"You had known me for twenty years at least as the very best fisherman on the coast, and a man that could be relied upon. Yet you must go and give that order, not to a man of good Welsh blood—with ten Welshmen coming to dinner, mind—not to a man that was bred and born within five miles of your dirty house—not to a man that knew every cranny and crinkle of sand where the turbots lie; but to a tag-rag Scotchman! It was spoken of upon every pebble from Briton Ferry to Aberthaw. David Llewellyn put under the feet of a fellow like Sandy Macraw—a beggarly, interloping, freckled, bitter weed of a Scotchman!"
"Well, Davy, I have apologised. How many times more must I do it? It was not that I doubted your skill. You tell us of that so often, that none of us ever question it.
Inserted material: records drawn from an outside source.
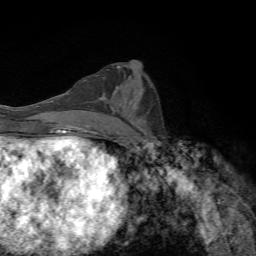
Breast MRI, one axial slice; slice 34 of 72 in the series (ordered by position); cropped to one breast; dynamic contrast-enhanced series, time point 2 of 7 at this slice position (early post-contrast); 1.5 T; TE 4.3 ms, TR 8.9 ms; 2.2 mm slice thickness; 256 × 256 image matrix, field of view 160 × 160 mm. Female patient.
Structures marked on this image (semi-automatic segmentation, software-assisted and operator-edited):
- enhancing-tissue mask used for the functional tumour volume (all voxels passing the contrast-enhancement thresholds inside the analysis volume; usually the tumour): bounding box (x1, y1, x2, y2) in pixels: (103, 91, 115, 101)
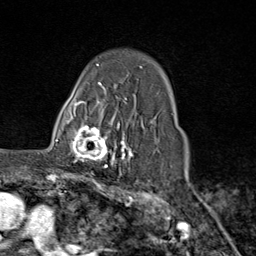
Breast MRI (dynamic contrast-enhanced), one axial slice. Position 61 of 80 along the scan axis. Cropped to one breast. Dynamic contrast-enhanced series, time point 2 of 9 at this slice position (early post-contrast). 1.5 T. TE 1.8 ms, TR 4.3 ms. 2 mm slice thickness. 256 × 256 image matrix, field of view 180 × 180 mm. Female patient.
Outlined on this slice (semi-automatically segmented with operator editing):
- enhancing-tissue mask used for the functional tumour volume (all voxels passing the contrast-enhancement thresholds inside the analysis volume; usually the tumour): bounding box (x1, y1, x2, y2) in pixels: (66, 111, 116, 169)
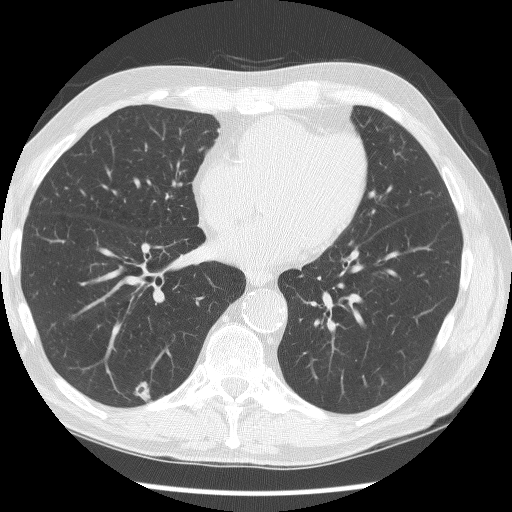
Axial slice from a low-dose chest CT screening exam; first (baseline) screen; lung window (W 1500 / L -600 HU); 2.5 mm slice thickness; lung (sharp) reconstruction kernel (BONE); slice 106 of 190 in the series. Male participant, aged 62 years at enrolment.
- Expert reader's lesion annotation, bounding box (x1, y1, x2, y2) in pixels: (126, 378, 165, 412).
- The screening reader recorded 2 non-calcified nodules or masses ≥4 mm on this exam; which of them this box marks is not recorded.
- Later outcome: lung cancer diagnosed 849 days after this screen — adenocarcinoma, NOS, right lower lobe, moderately differentiated (G2), stage IIIB (AJCC 6th edition), 15 mm at pathology.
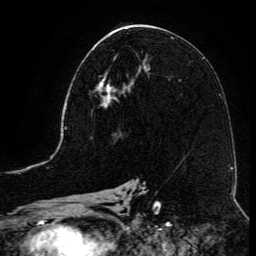
Breast MRI (dynamic contrast-enhanced), one axial slice. Slice 65 of 134 in the series (ordered by position). Cropped to one breast. Dynamic contrast-enhanced series, time point 2 of 6 at this slice position (early post-contrast). 3 T. TE 4.8 ms, TR 9.1 ms. 1.2 mm slice thickness. 256 × 256 image matrix, field of view 180 × 180 mm. Female patient.
Outlined on this slice (semi-automatically segmented with operator editing):
- enhancing-tissue mask used for the functional tumour volume (all voxels passing the contrast-enhancement thresholds inside the analysis volume; usually the tumour): bounding box (x1, y1, x2, y2) in pixels: (93, 69, 141, 107)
It was simply because—I feared just then to come near your excellent and lamented——"
"No excuses, no excuses, Mr Perkins, if you please! You only make the matter worse. As if a man's wife could come into the question, when it comes to business! Yours may, because you don't know how to manage her; but mine——"
"Well, now she is gone, Dyo; and very good she was to you, And in your heart, you know it."
Whether he said this roguishly, or from the feeling which all of us have when it comes to one another, I declare I knew not then, and I know not even now. For I did not feel so sharply up to look to mine own interest, with these recollections over me. I waited for him to begin again, but he seemed to stick back in the corner. And in spite of all that turbot business, at the moment I could not help holding out my hand to him.
He took it, and shook it, with as much emotion as if he had truly been fond of my wife; and I felt that nothing more must be said concerning that order to Sandy Macraw. It seemed to be very good reason also, for getting out of that interview; for I might say things to be sorry for, if I allowed myself to go on any more with my heart so open. Therefore I called in my usual briskness, "Lo, the water is rising! The children must be at the mouth of the well. What will the good wife prophesy if she sees thee coming up the stairs with thy two feet soaking wet, Master Hezekiah?"
[CHAPTER XVII.]
FOR A LITTLE CHANGE OF AIR.
On the very next day, I received such a visit as never had come to my house before. For while I was trimming my hooks, and wondering how to get out of all this trouble with my conscience sound and my pocket improved; suddenly I heard a voice not to be found anywhere.
"I 'ants to yalk, I tell 'a, Yatkin. Put me down derekkerly. I 'ants to see old Davy."